Oś maruderów
Zakaz współpracy wojska i ambasadorów polskich za granicą z Wielką Orkiestrą Świątecznej Pomocy to wstyd i hańba. Im więcej takich wiadomości, tym więcej przelewam na konto Orkiestry. Poza tym szkoda słów.
Wizyta premiera Morawieckiego w Budapeszcie to ani klapa (na szczęście, bo nikomu rozsądnemu nie zależy na kompromitacji własnego kraju, niech inni go kompromitują), ani „sukces” dobrej zmiany (też na szczęście). To nie była klapa, ponieważ – przynajmniej na zewnątrz – nie doszło do żadnego sporu ani do widocznej różnicy zdań. Morawiecki dobrze wybrał cel swojej pierwszej wizyty „dwustronnej”. Tylko na Węgrzech mógł liczyć na tak ciepłe przyjęcie z najwyższymi honorami. Gdyby zatrzymał się po drodze, w Czechach lub na Słowacji, nie byłoby tak łatwo.
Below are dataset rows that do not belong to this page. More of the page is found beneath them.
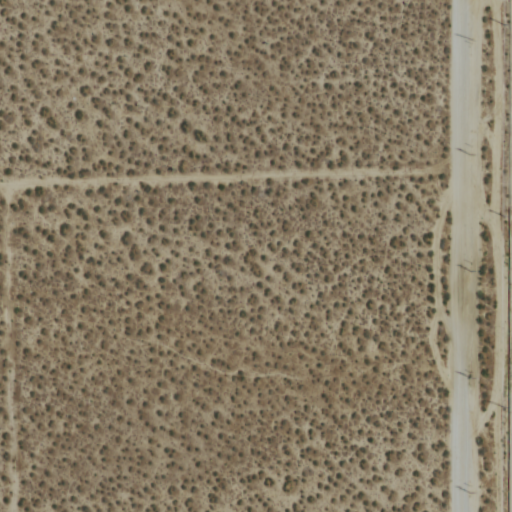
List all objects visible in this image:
solar farm: (506, 101)
road: (228, 176)
road: (456, 255)
solar farm: (506, 359)
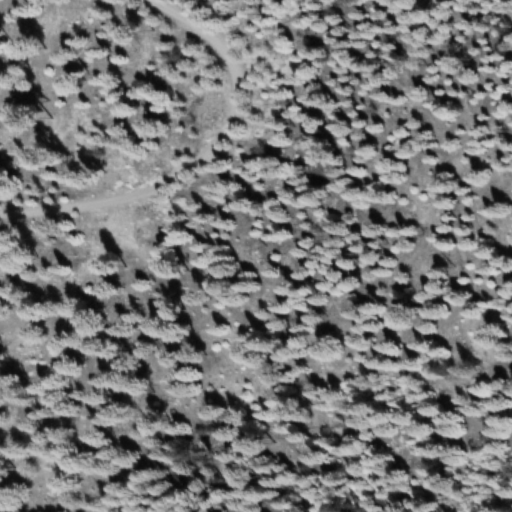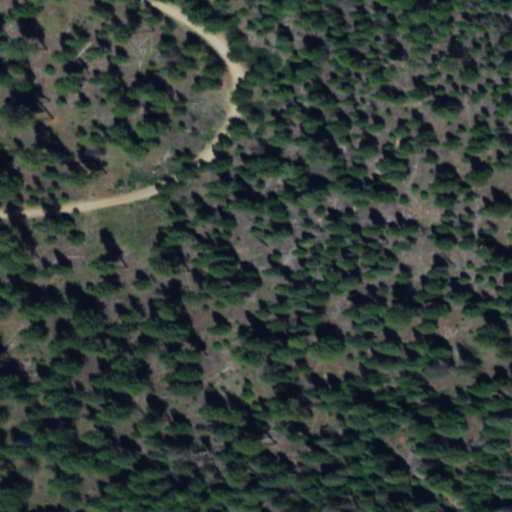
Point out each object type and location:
road: (197, 155)
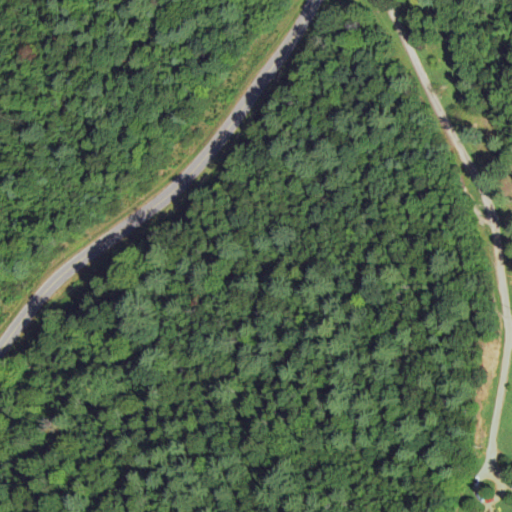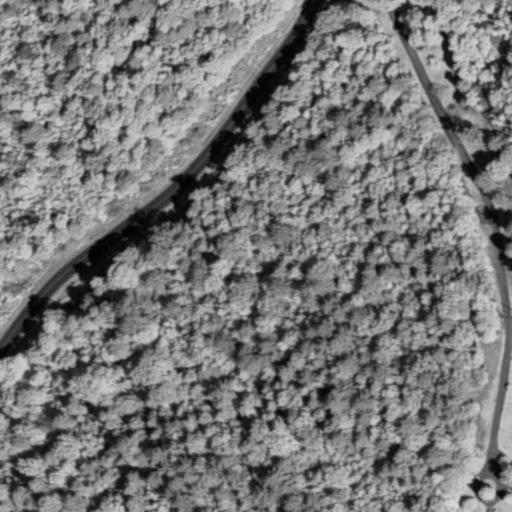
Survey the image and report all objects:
road: (166, 186)
road: (496, 230)
road: (510, 334)
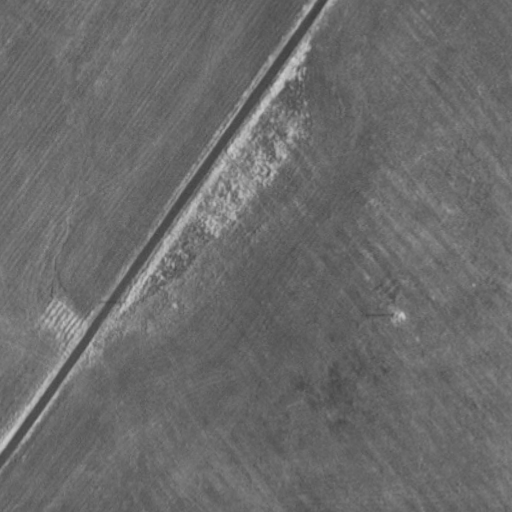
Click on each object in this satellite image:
road: (162, 230)
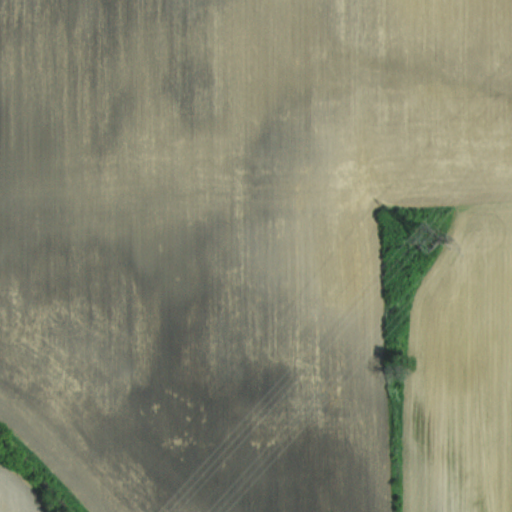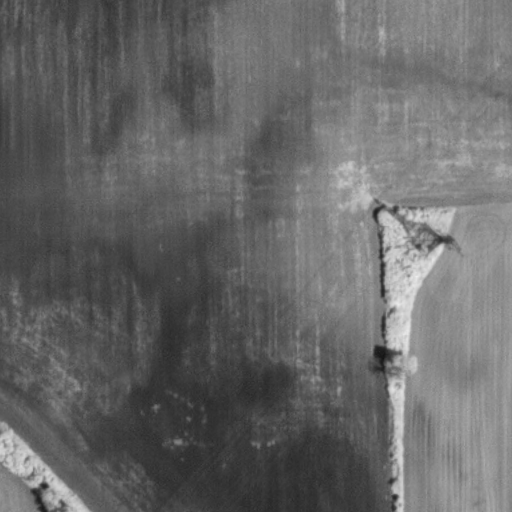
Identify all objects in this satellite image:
power tower: (432, 213)
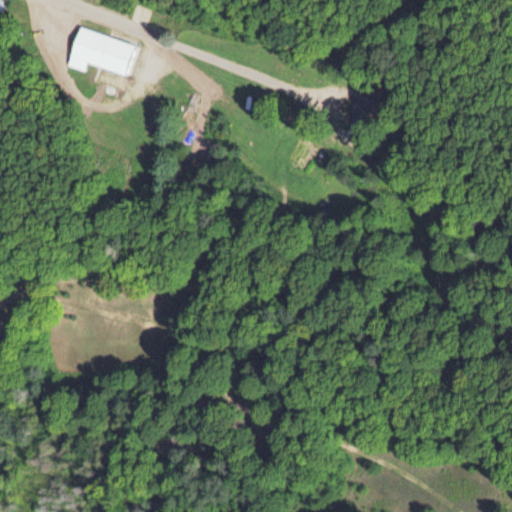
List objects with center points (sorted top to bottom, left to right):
building: (101, 49)
building: (368, 96)
building: (0, 321)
Wizyta nie była też widocznym sukcesem, ponieważ zobowiązania Orbána w sprawie obrony Polski przed artykułem 7 traktatu lizbońskiego, jeśli były, to niepubliczne, co byłoby bardziej zobowiązujące. Być może jednak stało się tak na prośbę strony polskiej, która nie chciała, żeby pierwsza wizyta Morawieckiego miała „proszalny” (jak mówi red. Pawel Wroński z „GW”) charakter. Osobiście nie wierzę w takie wyrafinowanie naszej dyplomacji, ale Bielan lub Szczerski są do czegoś takiego zdolni.
Orbán mógł posunąć się dalej, popierając wprost deformy w Polsce, ale w zamian nie szczędził banałów, że Polska jest największym, najważniejszym krajem regionu, że należy wzmacniać Grupę Wyszehradzką i Trójmorze, że Europa Wschodnia przybiera na znaczeniu, żeby Europa była Europą, suwerenność, chrześcijaństwo, uchodźcy i korzyści Zachodu z Unii Europejskiej. W sumie rozgrzewka polskiego premiera przebiegła bez sensacji. Politycy PiS zapewniają, że Orbán zobowiązał się obronić Polskę w sprawie art. 7, ale czarno na białym tego nie ma, choć jest to całkiem prawdopodobne.
Za tydzień, 9 maja w Brukseli, będzie dużo trudniej. Wtedy okaże się, jak zręcznym dyplomatą jest polski premier w odróżnieniu od swojej poprzedniczki, która pohukiwała na Europę i przekonywała, że w Polsce wszystko jest OK. Premier Morawiecki jedzie do jaskini zła, gdzie spożyje lunch z tym pijakiem Junckerem (który powinien najpierw uporządkować swoje podwórko) oraz z zaciekłym polakożercą i przegranym socjalistą, Holendrem Timmermansem. To są politycy z innej parafii niż Orbán – nie zaprowadzili rządów autokratycznych w swoich krajach, nie pogonili sędziów na wcześniejszą emeryturę, nie spacyfikowali organizacji pozarządowych jako obcych agentur, wiedzą, co robi Soros, co dzieje się na Węgrzech, włącznie z ich flirtem z Rosją, mają za sobą znaczną większość państw Unii Europejskiej, parlamentu, Komisji Europejskiej, na czele której obaj stoją, a także Komisji Weneckiej, organizacji prawniczych, opinii publicznej i mediów, a za oceanem – Departamentu Stanu.
Co prawda kości zostały rzucone i prezydent Duda podpisał fatalne ustawy kończące niezawisłość sądownictwa dosłownie kilka godzin po wdrożeniu art. 7 przez Unię wobec Polski, ale to sprawy nie zamyka. Na razie Warszawa ma trzy miesiące na odpowiedź, a potem się zobaczy. Niezależny ekspert, konstytucjonalista, dr Maciej Taborowski (INP PAN), przekonuje w Archiwum Osiatyńskiego (OKO.press), że Komisja wycofuje część zarzutów wobec Polski i przed Trybunałem wybierze wariant łagodniejszy.
Oś Warszawa – Budapeszt pozostanie co prawda krótka, ale wiodące państwa Unii, zaprzątnięte swoimi planami dalszej szybszej integracji w strefie euro, nie zechcą zawracać sobie głowy maruderami.
PS Jak już wspomniałem, zakaz współpracy wojska i ambasadorów polskich za granicą z Wielką Orkiestrą Świątecznej Pomocy to wstyd i hańba.